Georges Island, home to civil war era Fort Warren, is the home of “Voromuro,” a sculptural work by the design team of Monica Ponce de Leon and Nader Tehrani of Office dA. A waving, twisting, and undulating form, “Voromuro” is made with hundreds of translucent “boulders.” Occupying much of the interior of the forts powder magazine, the dancing mass plays off the solidity of the stone masonry found throughout the fort as well as the ever changing, always moving nature of the ocean that surrounds it. The fort itself is enough of a draw on its own. Visitors are welcome to explore much of the still intact garrison, delving into the darkness of its many hidden rooms and stairwells. Also, a number of lookout towers offer great views of the Boston skyline as well as the other islands in the system.

The Water Cycle

The work of artist Ernesto Pujol takes visitors on a journey to another time and place. “The Water Cycle” is a performance art piece that brings guests on a trip through many of the islands in the system. Pujol becomes a fictional character known as the “Water Carrier.” On four separate trips throughout the summer the “Water Carrier” will make his way to four separate islands where he will gather ocean water in hand blown vessels and return them to the ICA where they will be placed in an ongoing sculptural piece at the museum. Visitors are welcome, and encouraged, to join him on these odysseys. The final trip of the exhibition will take place on Sept. 22 and will head out to Little Brewster Island. Little Brewster Island is the home of Boston Light, the oldest continuously operated lighthouse in America.


The ruins of Fort Standish have become overgrown and wild, an example of Mother Nature taking back the land. Lovells Island is a mixture of natural beauty and man made rigidity. Housed inside a yurt, much like one in which she lived in last summer, visitors can find Anna Schuleit’s “Waterside,” an exhibition which allows the viewer an inside look at the artistic process. “Waterside” features models, drawings, and sketches of two yet to be realized site specific projects.
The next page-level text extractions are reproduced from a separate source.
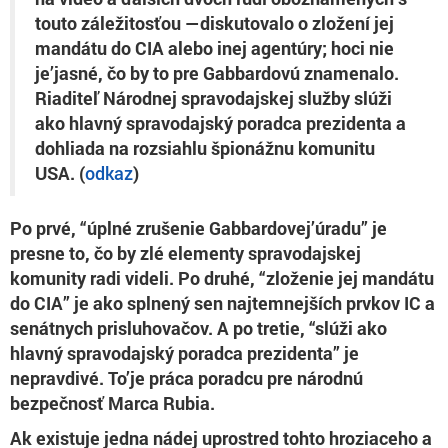
touto záležitosťou —diskutovalo o zložení jej
mandátu do CIA alebo inej agentúry; hoci nie
je’jasné, čo by to pre Gabbardovú znamenalo.
Riaditeľ Národnej spravodajskej služby slúži
ako hlavný spravodajský poradca prezidenta a
dohliada na rozsiahlu špionážnu komunitu
USA. (
odkaz
)
Po prvé, “úplné zrušenie Gabbardovej’úradu” je
presne to, čo by zlé elementy spravodajskej
komunity radi videli. Po druhé, “zloženie jej mandátu
do CIA” je ako splnený sen najtemnejších prvkov IC a
senátnych prisluhovačov. A po tretie, “slúži ako
hlavný spravodajský poradca prezidenta” je
nepravdivé. To’je práca poradcu pre národnú
bezpečnosť Marca Rubia.
Ak existuje jedna nádej uprostred tohto hroziaceho a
In “Intertidal,” Schuleit placed 10 foot mirrored surfaces in the islands intertidal zones. The mirrors would reflect everything around them, the sky, the ocean, the people, and the growing vegetation as it overtakes the remains of the fort. “Sightlines” would consist of four large-scale works etched on rare glass that would be situated on the forts gun emplacements, the images changing along with the natural light of day. “Waterside” will only be on display on Lovells Island until Sept. 3.

Art lovers and outdoor enthusiasts alike will find something on the islands this summer. Hiking, swimming, exploration, it’s all there. There is plenty to do and lots to see and it’s all only a few moments away by ferry. So, should you find yourself looking for something to do this weekend, or you get a hankering to crawl through some dark, dank passageways, jump on the ferry and make your way out to the Boston Harbor Islands Recreation Area. Take advantage of the good weather while it lasts and do a little local island hopping.